Buzás György M, Györffy Hajnalka, Széles Ilona, Szentmihályi Anna
Department of Gastroenterology, Ferencváros Health Center, Budapest, Hungary.
2nd Institute of Pathology, Semmelweis University, Budapest, Hungary.
Curr Ther Res Clin Exp. 2004 Jan;65(1):13-25. doi: 10.1016/S0011-393X(04)90001-X.
Following standard first-line triple therapies for Helicobacter pylori infection, up to 20% of patients require further eradication.
The aim of this study was to assess the effects of second-line triple therapies and third-line quadruple therapies for the eradication of H pylori.

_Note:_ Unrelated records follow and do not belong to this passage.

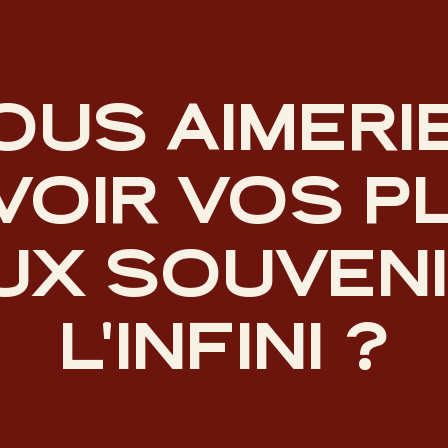
OUS AIMERI
VOIR VOS P
UX SOUVENI
L'INFINI ?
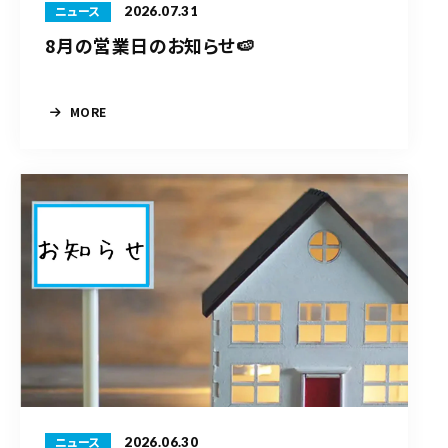
2026.07.31
ニュース
8月の営業日のお知らせ🍉
MORE
2026.06.30
ニュース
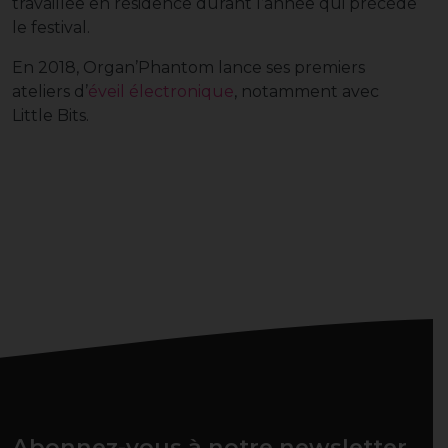
travaillée en résidence durant l’année qui précède
le festival.
En 2018, Organ’Phantom lance ses premiers
ateliers d’
éveil électronique
, notamment avec
Little Bits.
Abonnez-vous à notre newsletter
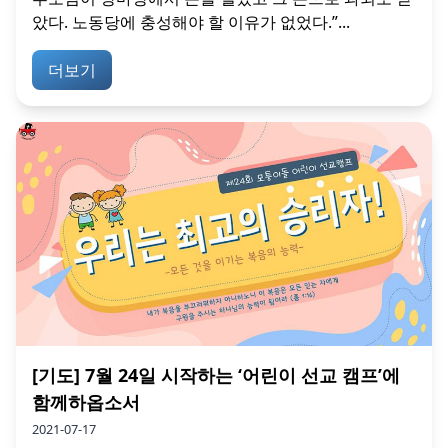
았다. 노동당에 충성해야 할 이유가 없었다.”...
더보기
[기도] 7월 24일 시작하는 ‘어린이 선교 캠프’에
함께하옵소서
2021-07-17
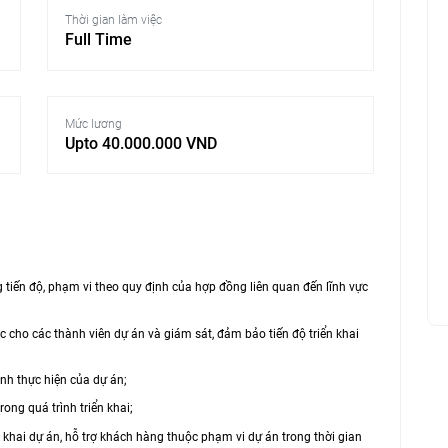
Thời gian làm việc
Full Time
Mức lương
Upto 40.000.000 VND
g tiến độ, phạm vi theo quy định của hợp đồng liên quan đến lĩnh vực
c cho các thành viên dự án và giám sát, đảm bảo tiến độ triển khai
rình thực hiện của dự án;
rong quá trình triển khai;
 khai dự án, hỗ trợ khách hàng thuộc phạm vi dự án trong thời gian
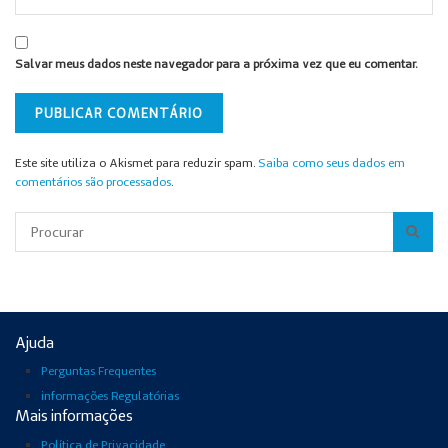
Salvar meus dados neste navegador para a próxima vez que eu comentar.
Este site utiliza o Akismet para reduzir spam.
Saiba como seus dados em
comentários são processados
.
Pesquisar
Ajuda
Perguntas Frequentes
informações Regulatórias
Mais informações
Política de Privacidade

This 7-week, prospective, crossover, controlled, second- and third-line trial was conducted at the Department of Gastroenterology, Ferencváros Health Center (Budapest, Hungary). Patients aged 18 to 80 years with duodenal ulcers and an H pylori infection resistant to first-line triple therapy (pantoprazole 40 mg BID + amoxicillin 1000 mg BID + clarithromycin 500 mg BID [PAC] given as tablets) received a different triple therapy regimen (ranitidine bismuth citrate 400 mg BID + metronidazole 500 mg BID + clarithromycin 500 mg BID [RBC-MC]) for 7 days (group 1A), and nonresponders after RBC + 2 antimicrobials received the pantoprazole-based regimen (group 1B). After secondary failure, patients were randomized to receive quadruple therapies: pantoprazole, amoxicillin, tetracycline, and either nitrofurantoin or bismuth subsalicylate (groups 2A and 2B).
One hundred thirty-four patients were enrolled in the second-line study (56 men, 78 women; mean [SD] age, 51.1 [12.4] years; group 1A, 68 patients; group 1B, 66 patients). Subsequently, 41 (30.6%) of these patients were randomized to receive quadruple therapies. Using intent-to-treat (ITT) analysis, the eradication rates did not differ significantly (60.3% and 65.2% in groups 1A and 1B, respectively; 61.9% and 55.0% in groups 2A and 2B, respectively). Perprotocol eradication rates did not differ significantly (66.1% and 68.3% in groups 1A and 1B, respectively); however, the rates were significantly different in group 2A (66.7%) versus group 2B (55.5%) (P = 0.03).
在采用标准的一线三联疗法治疗幽门螺杆菌感染后,高达20%的患者需要进一步根除治疗。
本研究旨在评估二线三联疗法和三线四联疗法根除幽门螺杆菌的效果。
这项为期7周的前瞻性、交叉、对照二线和三线试验在费伦茨瓦罗斯健康中心(匈牙利布达佩斯)胃肠病科进行。年龄在18至80岁、患有十二指肠溃疡且对一线三联疗法(泮托拉唑40毫克,每日两次 + 阿莫西林1000毫克,每日两次 + 克拉霉素500毫克,每日两次 [PAC],以片剂形式给药)耐药的幽门螺杆菌感染患者接受不同的三联疗法方案(枸橼酸铋雷尼替丁400毫克,每日两次 + 甲硝唑500毫克,每日两次 + 克拉霉素500毫克,每日两次 [RBC-MC]),疗程为7天(1A组),RBC + 2种抗菌药物治疗无效的患者接受基于泮托拉唑的方案(1B组)。二线治疗失败后,患者被随机分配接受四联疗法:泮托拉唑、阿莫西林、四环素以及呋喃妥因或次水杨酸铋(2A组和2B组)。
134例患者纳入二线研究(56例男性,78例女性;平均[标准差]年龄,51.1[12.4]岁;1A组68例患者;1B组66例患者)。随后,这些患者中有41例(30.6%)被随机分配接受四联疗法。采用意向性分析(ITT),根除率无显著差异(1A组和1B组分别为60.3%和65.2%;2A组和2B组分别为61.9%和55.0%)。符合方案分析的根除率无显著差异(1A组和1B组分别为66.1%和68.3%);然而,2A组(66.7%)与2B组(55.5%)相比,根除率有显著差异(P = 0.03)。